Ce courage et cette grandeur d’âme apparurent très spécialement d’abord dans l’opposition à la nullité de mariage que le roi Henri VIII, emporté par un amour coupable et passionné pour Anne Boleyn, commençait à invoquer contre Catherine d’Aragon, son épouse légitime, puis dans l’affirmation et la défense de la primauté de l’Eglise Romaine. En effet, alors que presque tous les grands du royaume, dès le début, se prêtaient aux volontés du roi, Jean Fisher, le premier de tous, résista aux desseins iniques du monarque et aucun artifice ne put empêcher le courageux défenseur des lois du mariage de soutenir la juste cause de Catherine. Après que la reine eut été déclarée contumace par une sentence judiciaire injuste, seul, Jean, non sans courir un grand danger pour sa vie, déclara avec intrépidité, le 28 juin 1529, en présence des légats pontificaux et du roi, que, pour éviter la damnation de son âme et pour ne pas être infidèle au souverain, et après avoir mûrement pesé tous les arguments, il était dans l’obligation d’affirmer et de démontrer que le mariage d’Henri et de Catherine ne pouvait être dissous par aucune puissance divine ou humaine. Il ajouta qu’un disciple du Christ devait suivre les traces de Jean-Baptiste le Précurseur, qui n’hésita pas à braver la mort pour défendre les saintes lois du mariage. Ces paroles soulevèrent la colère du roi, qui se voyait ainsi ouvertement comparé à Hérode ; la réponse royale fût exprimée en termes certes injurieux, mais dénués de toute valeur probante. La haine du roi grandit encore lorsque l’évêque, plein de courage, s’efforça en raison même de sa charge de s’opposer aux lois hostiles à la religion catholique qui étaient peu à peu promulguées par le pouvoir royal.

À faire →
1. Selon la source, à quelle date Jean Fisher fit-il sa déclaration en présence des légats pontificaux et du roi ?
2. Dites si chaque affirmation concorde avec la source en répondant par oui ou non et en citant les mots qui tranchent.
(a) Jean Fisher fut le premier à résister aux desseins du roi.
(b) Dès le début, la plupart des grands du royaume s'opposèrent aux volontés du roi.
(c) Le roi se vit comparé à Hérode.

Données affichées →
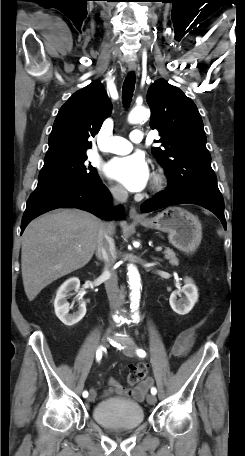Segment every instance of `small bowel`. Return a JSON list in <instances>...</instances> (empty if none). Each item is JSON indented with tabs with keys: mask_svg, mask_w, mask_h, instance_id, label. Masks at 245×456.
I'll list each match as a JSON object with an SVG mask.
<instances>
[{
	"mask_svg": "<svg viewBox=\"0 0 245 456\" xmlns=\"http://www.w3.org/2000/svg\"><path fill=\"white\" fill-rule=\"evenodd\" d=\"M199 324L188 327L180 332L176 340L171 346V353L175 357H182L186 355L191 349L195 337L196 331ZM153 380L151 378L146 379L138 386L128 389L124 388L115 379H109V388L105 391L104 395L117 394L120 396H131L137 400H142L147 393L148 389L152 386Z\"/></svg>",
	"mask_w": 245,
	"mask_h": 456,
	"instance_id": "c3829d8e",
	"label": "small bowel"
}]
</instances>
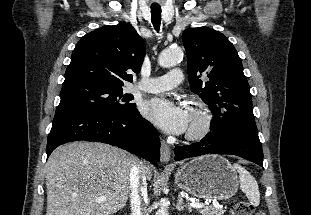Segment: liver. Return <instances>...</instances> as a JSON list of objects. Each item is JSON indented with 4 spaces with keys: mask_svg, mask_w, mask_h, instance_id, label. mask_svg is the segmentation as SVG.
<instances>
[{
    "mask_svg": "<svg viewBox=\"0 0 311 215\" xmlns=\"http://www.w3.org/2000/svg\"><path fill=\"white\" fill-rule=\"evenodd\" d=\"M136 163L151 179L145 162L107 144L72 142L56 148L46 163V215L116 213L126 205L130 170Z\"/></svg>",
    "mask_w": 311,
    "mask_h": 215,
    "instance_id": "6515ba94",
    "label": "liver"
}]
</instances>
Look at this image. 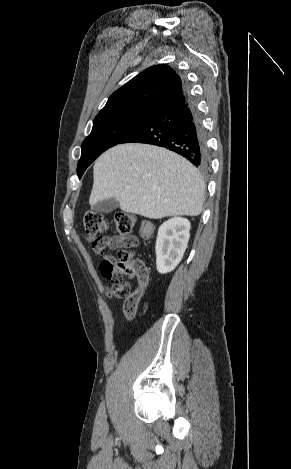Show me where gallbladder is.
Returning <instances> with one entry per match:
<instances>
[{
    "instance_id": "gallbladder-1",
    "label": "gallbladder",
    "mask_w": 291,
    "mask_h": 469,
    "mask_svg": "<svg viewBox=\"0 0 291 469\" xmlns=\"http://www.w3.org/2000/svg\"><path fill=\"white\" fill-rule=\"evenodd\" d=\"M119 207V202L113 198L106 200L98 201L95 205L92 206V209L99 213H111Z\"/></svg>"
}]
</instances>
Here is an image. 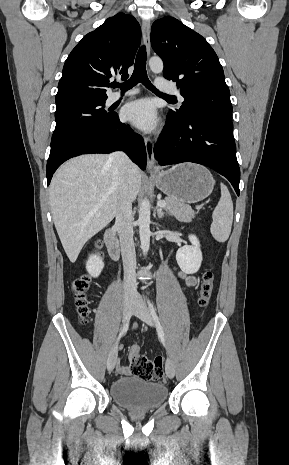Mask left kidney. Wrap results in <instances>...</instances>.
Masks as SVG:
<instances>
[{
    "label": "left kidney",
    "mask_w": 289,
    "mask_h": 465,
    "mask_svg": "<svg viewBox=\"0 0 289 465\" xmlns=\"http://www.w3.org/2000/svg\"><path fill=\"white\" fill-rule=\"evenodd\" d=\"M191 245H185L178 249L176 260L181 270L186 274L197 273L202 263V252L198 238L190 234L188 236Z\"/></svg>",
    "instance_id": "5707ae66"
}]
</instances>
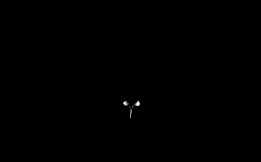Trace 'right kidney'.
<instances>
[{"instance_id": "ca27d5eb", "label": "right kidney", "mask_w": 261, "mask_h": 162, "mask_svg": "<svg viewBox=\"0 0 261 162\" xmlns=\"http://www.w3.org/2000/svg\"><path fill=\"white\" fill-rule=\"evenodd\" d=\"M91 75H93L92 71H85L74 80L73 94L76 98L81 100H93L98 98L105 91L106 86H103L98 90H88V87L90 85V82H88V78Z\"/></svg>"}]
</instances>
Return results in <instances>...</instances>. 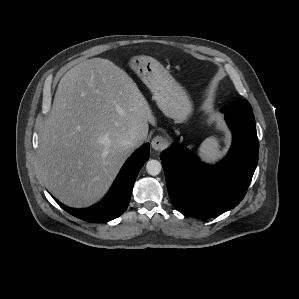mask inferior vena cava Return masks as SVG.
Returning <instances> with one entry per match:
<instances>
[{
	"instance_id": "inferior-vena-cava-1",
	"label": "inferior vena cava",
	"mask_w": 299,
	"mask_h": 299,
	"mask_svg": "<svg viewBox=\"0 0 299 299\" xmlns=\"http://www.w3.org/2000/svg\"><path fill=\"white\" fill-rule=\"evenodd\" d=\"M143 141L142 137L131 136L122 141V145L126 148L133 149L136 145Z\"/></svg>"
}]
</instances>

Réponses →
1. Le 28 juin 1529.

2.
(a) Oui : « Jean Fisher, le premier de tous, résista aux desseins iniques du monarque ».
(b) Non : « presque tous les grands du royaume, dès le début, se prêtaient aux volontés du roi ».
(c) Oui : « qui se voyait ainsi ouvertement comparé à Hérode ».